**THE PROBLEM**
Your answer should be every line below that includes the word "from".

**MATERIAL SHOWN**

--- START ---

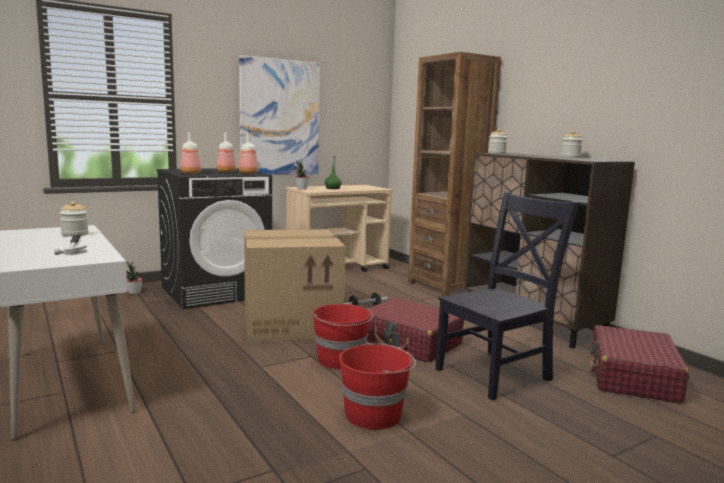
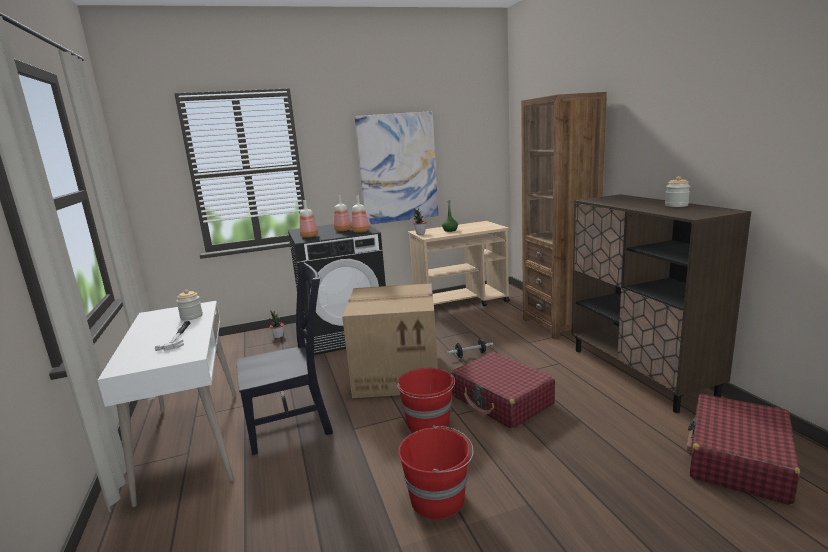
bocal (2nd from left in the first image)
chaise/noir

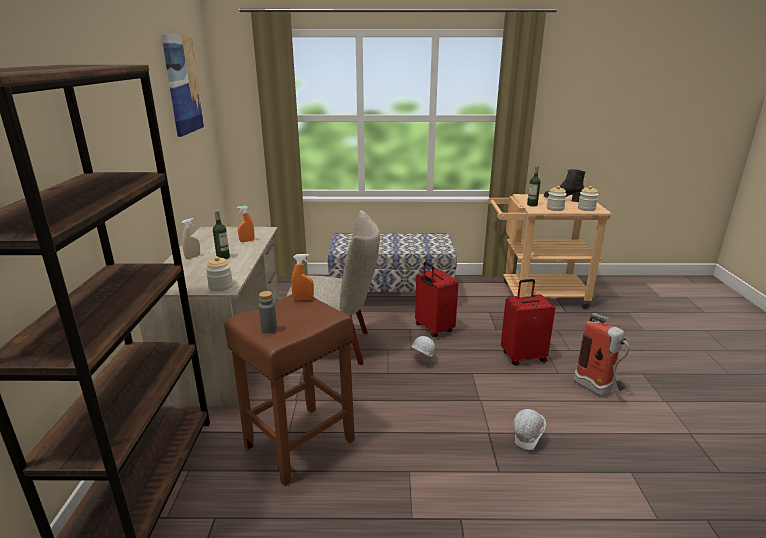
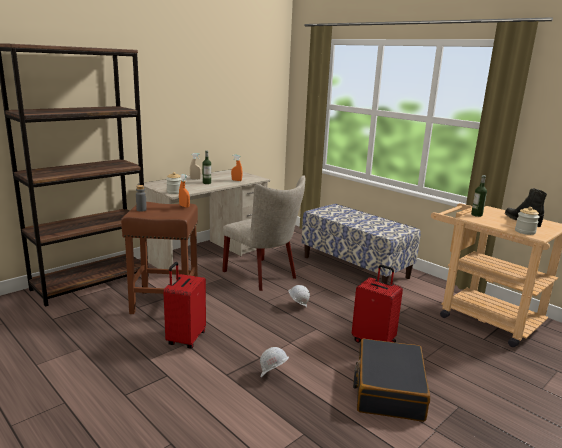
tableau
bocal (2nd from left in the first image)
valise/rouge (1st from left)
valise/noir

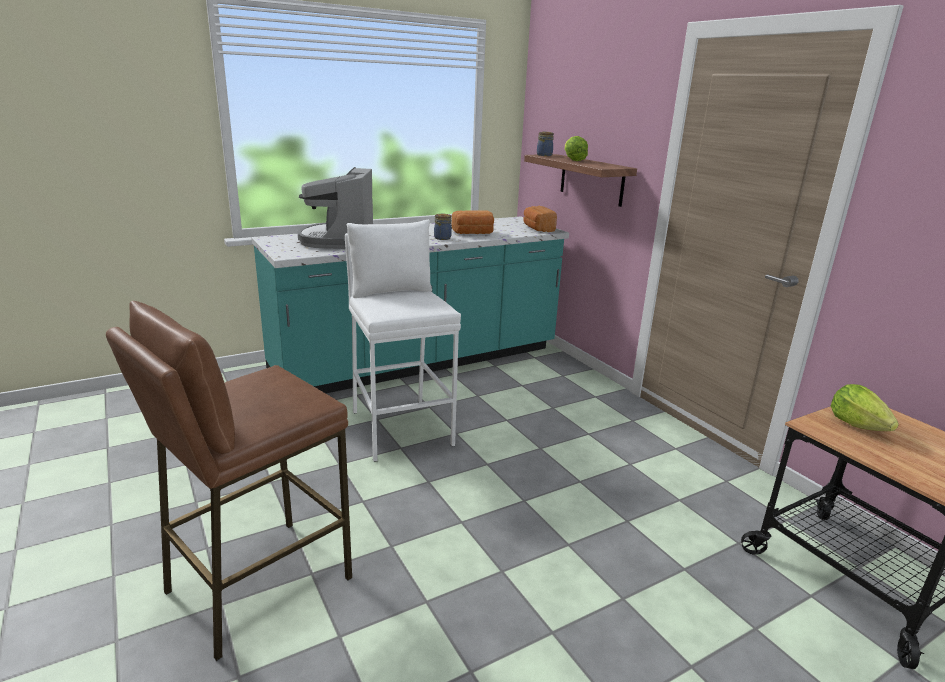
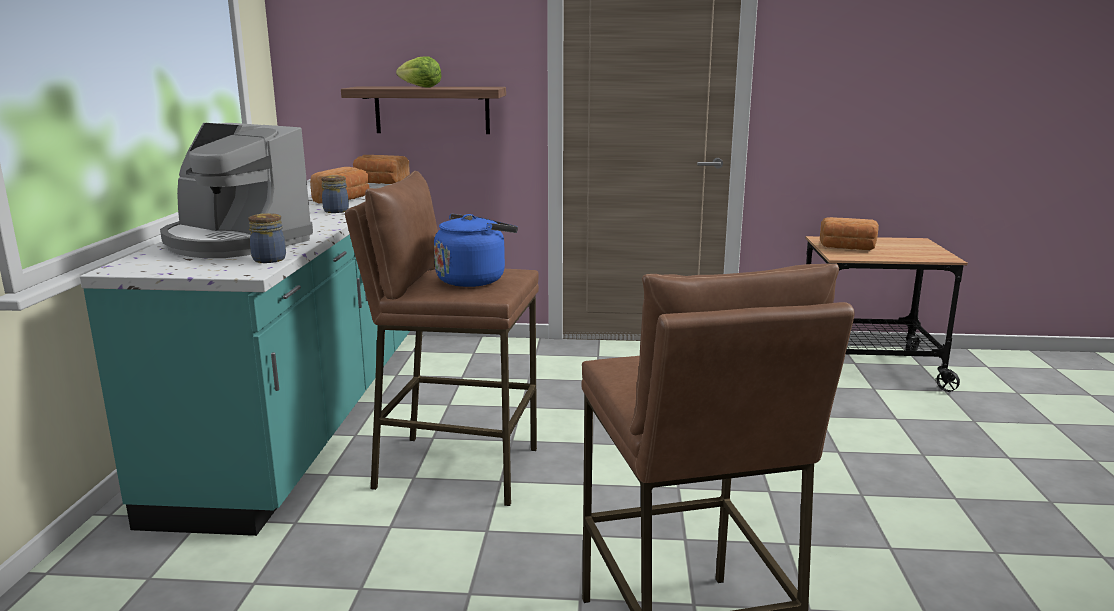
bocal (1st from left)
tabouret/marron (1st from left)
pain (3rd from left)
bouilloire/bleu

--- END ---
--- START ---

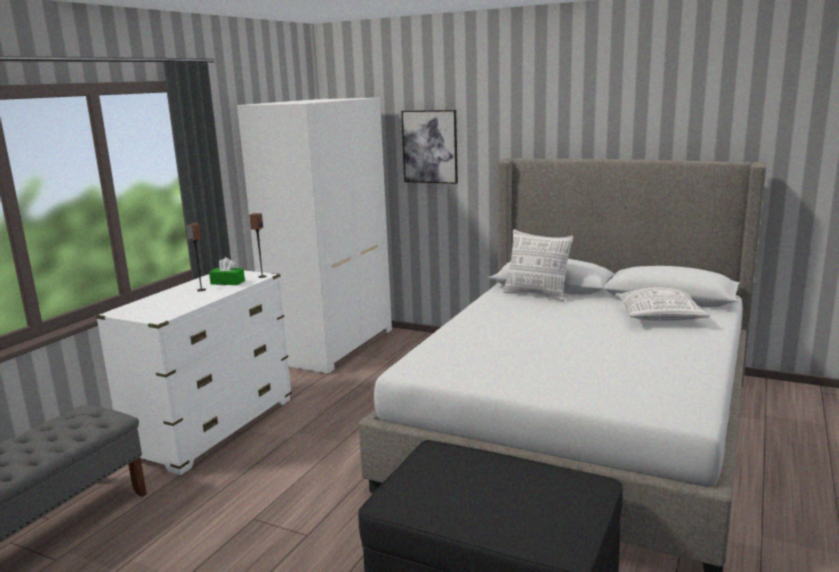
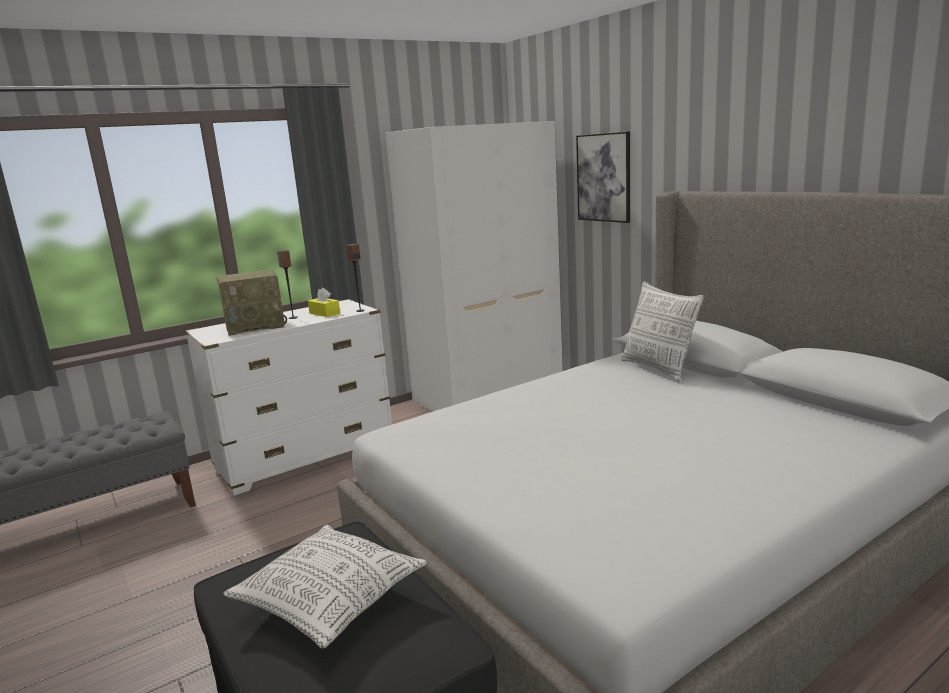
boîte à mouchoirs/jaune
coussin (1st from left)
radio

--- END ---
--- START ---

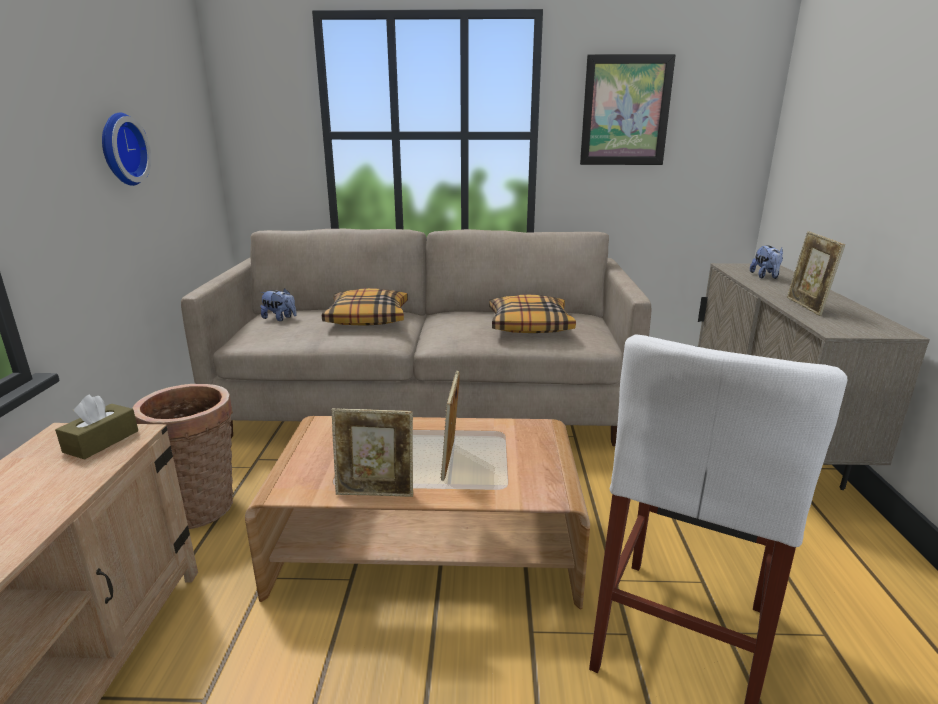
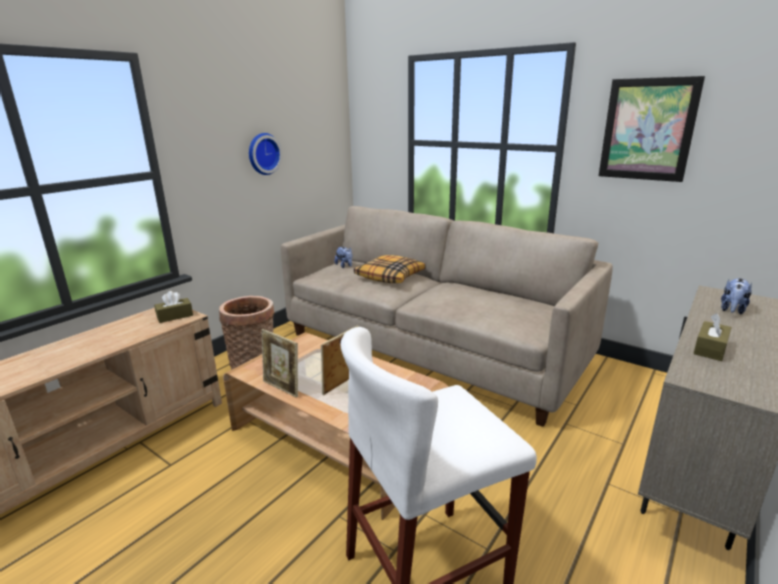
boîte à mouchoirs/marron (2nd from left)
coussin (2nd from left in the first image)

--- END ---

**TASK OUTPUT**
bocal (2nd from left in the first image)
bocal (2nd from left in the first image)
valise/rouge (1st from left)
bocal (1st from left)
tabouret/marron (1st from left)
pain (3rd from left)
coussin (1st from left)
boîte à mouchoirs/marron (2nd from left)
coussin (2nd from left in the first image)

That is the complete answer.